Bis-TOM, or 2,5-TOM, also known as 4-methyl-2,5-dimethylthioamphetamine or as 2,5-dithio-DOM, is a chemical compound of the phenethylamine and amphetamine families related to DOM. It is the analogue of DOM in which the methoxy groups at the 2 and 5 positions have been replaced with methylthio groups.

In his book PiHKAL (Phenethylamines I Have Known and Loved) and other publications, Alexander Shulgin lists bis-TOM's dose as greater than 160 mg orally and its duration as unknown. The effects of bis-TOM have been reported to include vague awareness of something and "a suggestion of darting, physically (when going to sleep)", but no mental effects. Shulgin concluded that bis-TOM was inactive, at least at tested doses of up to 160 mg orally. Based on the approximate 15-fold loss of potency of 2-TOM compared to DOM and the approximate 10-fold drop in potency of 5-TOM relative to DOM, Shulgin hypothesized that bis-TOM might have a potency reduction of 150-fold and might be active at a dose of around 750 mg orally. However, higher doses were not tested owing in parts to hints of neurological toxicity as the potential rewards were not considered worth the risks.
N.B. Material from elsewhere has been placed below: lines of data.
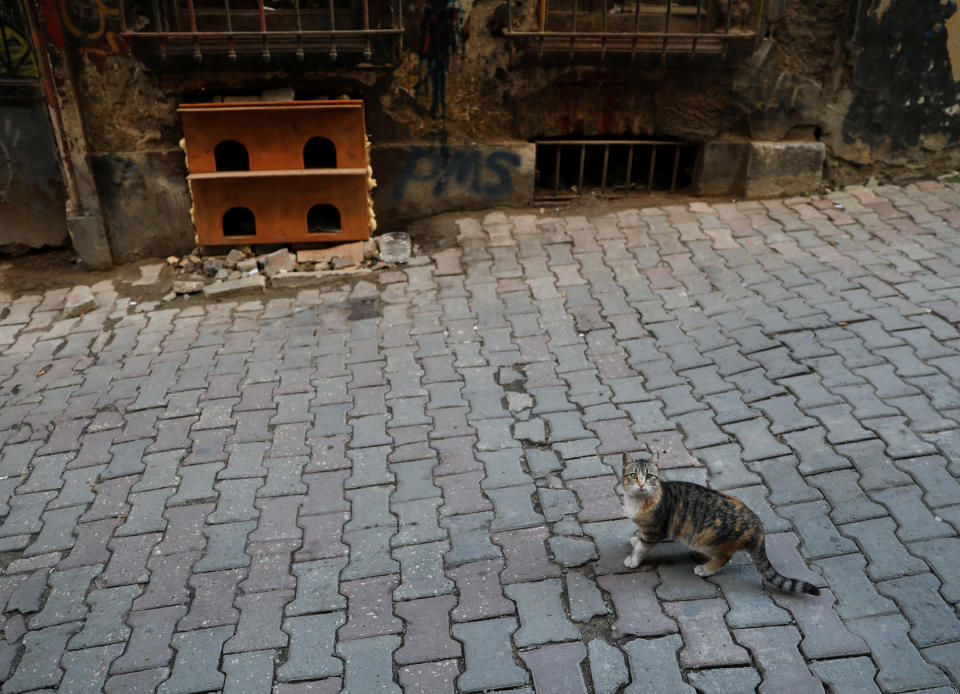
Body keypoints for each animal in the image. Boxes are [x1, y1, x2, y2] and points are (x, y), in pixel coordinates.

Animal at [624, 454, 816, 596]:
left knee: (725, 557)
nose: (641, 484)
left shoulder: (654, 531)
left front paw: (633, 559)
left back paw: (705, 569)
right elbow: (639, 539)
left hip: (707, 540)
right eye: (633, 475)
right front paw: (635, 540)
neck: (637, 501)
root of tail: (757, 523)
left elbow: (641, 547)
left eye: (649, 476)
The chemical synthesis of bis-TOM has been described. The phenethylamine (2C) analogue of bis-TOM is 2C-bis-TOM. This compound was synthesized by Shulgin but was not tested in humans. According to Shulgin, 2C-bis-TOM would probably not be active.

Bis-TOM was first described in the scientific literature by Shulgin and Peyton Jacob III in 1983. Subsequently, it was described in greater detail by Shulgin in his book PiHKAL (Phenethylamines I Have Known and Loved) in 1991.